What is needed here is every record, retyped without any change.

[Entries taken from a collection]

--- START ---

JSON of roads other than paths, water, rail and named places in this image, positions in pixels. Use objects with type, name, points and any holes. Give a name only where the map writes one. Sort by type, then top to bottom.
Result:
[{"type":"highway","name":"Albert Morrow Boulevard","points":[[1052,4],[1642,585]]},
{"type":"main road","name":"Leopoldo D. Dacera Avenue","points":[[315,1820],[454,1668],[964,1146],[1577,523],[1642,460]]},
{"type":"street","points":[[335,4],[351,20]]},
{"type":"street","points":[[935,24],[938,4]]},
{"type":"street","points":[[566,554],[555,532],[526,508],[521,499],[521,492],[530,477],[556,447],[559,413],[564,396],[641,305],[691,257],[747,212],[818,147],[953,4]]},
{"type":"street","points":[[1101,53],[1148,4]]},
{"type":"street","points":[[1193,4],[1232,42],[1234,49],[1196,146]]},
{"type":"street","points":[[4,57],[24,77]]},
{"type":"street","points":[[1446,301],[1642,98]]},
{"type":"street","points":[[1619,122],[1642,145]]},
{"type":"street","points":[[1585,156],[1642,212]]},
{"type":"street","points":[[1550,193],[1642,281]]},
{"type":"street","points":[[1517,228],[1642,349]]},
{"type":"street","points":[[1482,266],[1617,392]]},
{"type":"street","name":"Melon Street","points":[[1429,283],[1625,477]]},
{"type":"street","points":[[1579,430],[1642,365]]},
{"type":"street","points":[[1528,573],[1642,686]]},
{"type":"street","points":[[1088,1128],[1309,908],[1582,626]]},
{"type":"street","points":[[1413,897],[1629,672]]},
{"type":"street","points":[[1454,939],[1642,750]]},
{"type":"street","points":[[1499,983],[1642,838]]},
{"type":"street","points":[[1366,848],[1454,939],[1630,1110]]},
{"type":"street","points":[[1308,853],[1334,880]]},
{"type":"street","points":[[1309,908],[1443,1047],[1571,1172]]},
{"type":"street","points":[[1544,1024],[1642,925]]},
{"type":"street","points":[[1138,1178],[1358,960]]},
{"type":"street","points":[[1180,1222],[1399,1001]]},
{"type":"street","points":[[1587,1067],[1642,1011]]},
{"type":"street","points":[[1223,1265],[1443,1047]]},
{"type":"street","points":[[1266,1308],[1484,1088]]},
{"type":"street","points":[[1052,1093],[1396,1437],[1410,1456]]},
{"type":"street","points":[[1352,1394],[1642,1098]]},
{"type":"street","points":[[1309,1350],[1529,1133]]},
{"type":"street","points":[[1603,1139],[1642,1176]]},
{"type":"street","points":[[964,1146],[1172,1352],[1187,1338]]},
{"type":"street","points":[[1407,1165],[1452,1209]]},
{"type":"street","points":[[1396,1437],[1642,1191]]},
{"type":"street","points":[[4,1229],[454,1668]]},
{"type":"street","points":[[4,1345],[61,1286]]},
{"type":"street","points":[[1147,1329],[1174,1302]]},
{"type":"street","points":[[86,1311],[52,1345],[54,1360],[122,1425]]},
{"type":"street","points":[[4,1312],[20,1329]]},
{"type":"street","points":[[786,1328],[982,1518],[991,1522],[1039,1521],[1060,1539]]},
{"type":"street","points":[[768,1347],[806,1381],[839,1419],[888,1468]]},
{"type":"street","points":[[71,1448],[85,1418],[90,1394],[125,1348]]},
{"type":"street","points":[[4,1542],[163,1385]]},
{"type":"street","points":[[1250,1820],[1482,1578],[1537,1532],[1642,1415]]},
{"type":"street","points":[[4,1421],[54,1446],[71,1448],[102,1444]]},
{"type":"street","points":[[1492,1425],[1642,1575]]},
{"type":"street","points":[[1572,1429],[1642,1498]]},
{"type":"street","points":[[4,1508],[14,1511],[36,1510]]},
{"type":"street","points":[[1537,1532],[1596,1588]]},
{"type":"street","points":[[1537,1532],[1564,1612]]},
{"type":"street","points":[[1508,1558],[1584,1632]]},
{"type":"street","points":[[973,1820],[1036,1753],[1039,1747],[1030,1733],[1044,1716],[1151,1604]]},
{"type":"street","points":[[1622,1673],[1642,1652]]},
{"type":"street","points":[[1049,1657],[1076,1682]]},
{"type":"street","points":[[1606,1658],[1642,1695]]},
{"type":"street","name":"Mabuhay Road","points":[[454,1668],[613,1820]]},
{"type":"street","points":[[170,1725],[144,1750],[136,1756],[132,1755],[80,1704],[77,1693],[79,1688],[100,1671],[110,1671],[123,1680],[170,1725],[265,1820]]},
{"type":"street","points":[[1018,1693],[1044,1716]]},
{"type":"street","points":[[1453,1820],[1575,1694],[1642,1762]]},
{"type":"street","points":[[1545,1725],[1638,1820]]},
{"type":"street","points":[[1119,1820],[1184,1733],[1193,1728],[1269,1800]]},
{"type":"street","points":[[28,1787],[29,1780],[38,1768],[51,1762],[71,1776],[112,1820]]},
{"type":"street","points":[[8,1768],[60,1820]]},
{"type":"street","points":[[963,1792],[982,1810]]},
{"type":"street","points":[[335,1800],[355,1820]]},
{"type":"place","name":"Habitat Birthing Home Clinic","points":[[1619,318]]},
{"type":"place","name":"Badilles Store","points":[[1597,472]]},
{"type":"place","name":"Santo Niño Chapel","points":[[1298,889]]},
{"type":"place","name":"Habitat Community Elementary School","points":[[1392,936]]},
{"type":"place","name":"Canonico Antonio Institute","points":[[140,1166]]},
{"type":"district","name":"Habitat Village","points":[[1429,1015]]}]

--- END ---

→ SOLVED EXERCISE:
JSON of roads other than paths, water, rail and named places in this image, positions in pixels. Use objects with type, name, points and any holes. Give a name only where the map writes one. Sort by type, then top to bottom.
Result:
[{"type":"highway","name":"Albert Morrow Boulevard","points":[[1052,4],[1642,585]]},
{"type":"main road","name":"Leopoldo D. Dacera Avenue","points":[[315,1820],[454,1668],[964,1146],[1577,523],[1642,460]]},
{"type":"street","points":[[335,4],[351,20]]},
{"type":"street","points":[[935,24],[938,4]]},
{"type":"street","points":[[566,554],[555,532],[526,508],[521,499],[521,492],[530,477],[556,447],[559,413],[564,396],[641,305],[691,257],[747,212],[818,147],[953,4]]},
{"type":"street","points":[[1101,53],[1148,4]]},
{"type":"street","points":[[1193,4],[1232,42],[1234,49],[1196,146]]},
{"type":"street","points":[[4,57],[24,77]]},
{"type":"street","points":[[1446,301],[1642,98]]},
{"type":"street","points":[[1619,122],[1642,145]]},
{"type":"street","points":[[1585,156],[1642,212]]},
{"type":"street","points":[[1550,193],[1642,281]]},
{"type":"street","points":[[1517,228],[1642,349]]},
{"type":"street","points":[[1482,266],[1617,392]]},
{"type":"street","name":"Melon Street","points":[[1429,283],[1625,477]]},
{"type":"street","points":[[1579,430],[1642,365]]},
{"type":"street","points":[[1528,573],[1642,686]]},
{"type":"street","points":[[1088,1128],[1309,908],[1582,626]]},
{"type":"street","points":[[1413,897],[1629,672]]},
{"type":"street","points":[[1454,939],[1642,750]]},
{"type":"street","points":[[1499,983],[1642,838]]},
{"type":"street","points":[[1366,848],[1454,939],[1630,1110]]},
{"type":"street","points":[[1308,853],[1334,880]]},
{"type":"street","points":[[1309,908],[1443,1047],[1571,1172]]},
{"type":"street","points":[[1544,1024],[1642,925]]},
{"type":"street","points":[[1138,1178],[1358,960]]},
{"type":"street","points":[[1180,1222],[1399,1001]]},
{"type":"street","points":[[1587,1067],[1642,1011]]},
{"type":"street","points":[[1223,1265],[1443,1047]]},
{"type":"street","points":[[1266,1308],[1484,1088]]},
{"type":"street","points":[[1052,1093],[1396,1437],[1410,1456]]},
{"type":"street","points":[[1352,1394],[1642,1098]]},
{"type":"street","points":[[1309,1350],[1529,1133]]},
{"type":"street","points":[[1603,1139],[1642,1176]]},
{"type":"street","points":[[964,1146],[1172,1352],[1187,1338]]},
{"type":"street","points":[[1407,1165],[1452,1209]]},
{"type":"street","points":[[1396,1437],[1642,1191]]},
{"type":"street","points":[[4,1229],[454,1668]]},
{"type":"street","points":[[4,1345],[61,1286]]},
{"type":"street","points":[[1147,1329],[1174,1302]]},
{"type":"street","points":[[86,1311],[52,1345],[54,1360],[122,1425]]},
{"type":"street","points":[[4,1312],[20,1329]]},
{"type":"street","points":[[786,1328],[982,1518],[991,1522],[1039,1521],[1060,1539]]},
{"type":"street","points":[[768,1347],[806,1381],[839,1419],[888,1468]]},
{"type":"street","points":[[71,1448],[85,1418],[90,1394],[125,1348]]},
{"type":"street","points":[[4,1542],[163,1385]]},
{"type":"street","points":[[1250,1820],[1482,1578],[1537,1532],[1642,1415]]},
{"type":"street","points":[[4,1421],[54,1446],[71,1448],[102,1444]]},
{"type":"street","points":[[1492,1425],[1642,1575]]},
{"type":"street","points":[[1572,1429],[1642,1498]]},
{"type":"street","points":[[4,1508],[14,1511],[36,1510]]},
{"type":"street","points":[[1537,1532],[1596,1588]]},
{"type":"street","points":[[1537,1532],[1564,1612]]},
{"type":"street","points":[[1508,1558],[1584,1632]]},
{"type":"street","points":[[973,1820],[1036,1753],[1039,1747],[1030,1733],[1044,1716],[1151,1604]]},
{"type":"street","points":[[1622,1673],[1642,1652]]},
{"type":"street","points":[[1049,1657],[1076,1682]]},
{"type":"street","points":[[1606,1658],[1642,1695]]},
{"type":"street","name":"Mabuhay Road","points":[[454,1668],[613,1820]]},
{"type":"street","points":[[170,1725],[144,1750],[136,1756],[132,1755],[80,1704],[77,1693],[79,1688],[100,1671],[110,1671],[123,1680],[170,1725],[265,1820]]},
{"type":"street","points":[[1018,1693],[1044,1716]]},
{"type":"street","points":[[1453,1820],[1575,1694],[1642,1762]]},
{"type":"street","points":[[1545,1725],[1638,1820]]},
{"type":"street","points":[[1119,1820],[1184,1733],[1193,1728],[1269,1800]]},
{"type":"street","points":[[28,1787],[29,1780],[38,1768],[51,1762],[71,1776],[112,1820]]},
{"type":"street","points":[[8,1768],[60,1820]]},
{"type":"street","points":[[963,1792],[982,1810]]},
{"type":"street","points":[[335,1800],[355,1820]]},
{"type":"place","name":"Habitat Birthing Home Clinic","points":[[1619,318]]},
{"type":"place","name":"Badilles Store","points":[[1597,472]]},
{"type":"place","name":"Santo Niño Chapel","points":[[1298,889]]},
{"type":"place","name":"Habitat Community Elementary School","points":[[1392,936]]},
{"type":"place","name":"Canonico Antonio Institute","points":[[140,1166]]},
{"type":"district","name":"Habitat Village","points":[[1429,1015]]}]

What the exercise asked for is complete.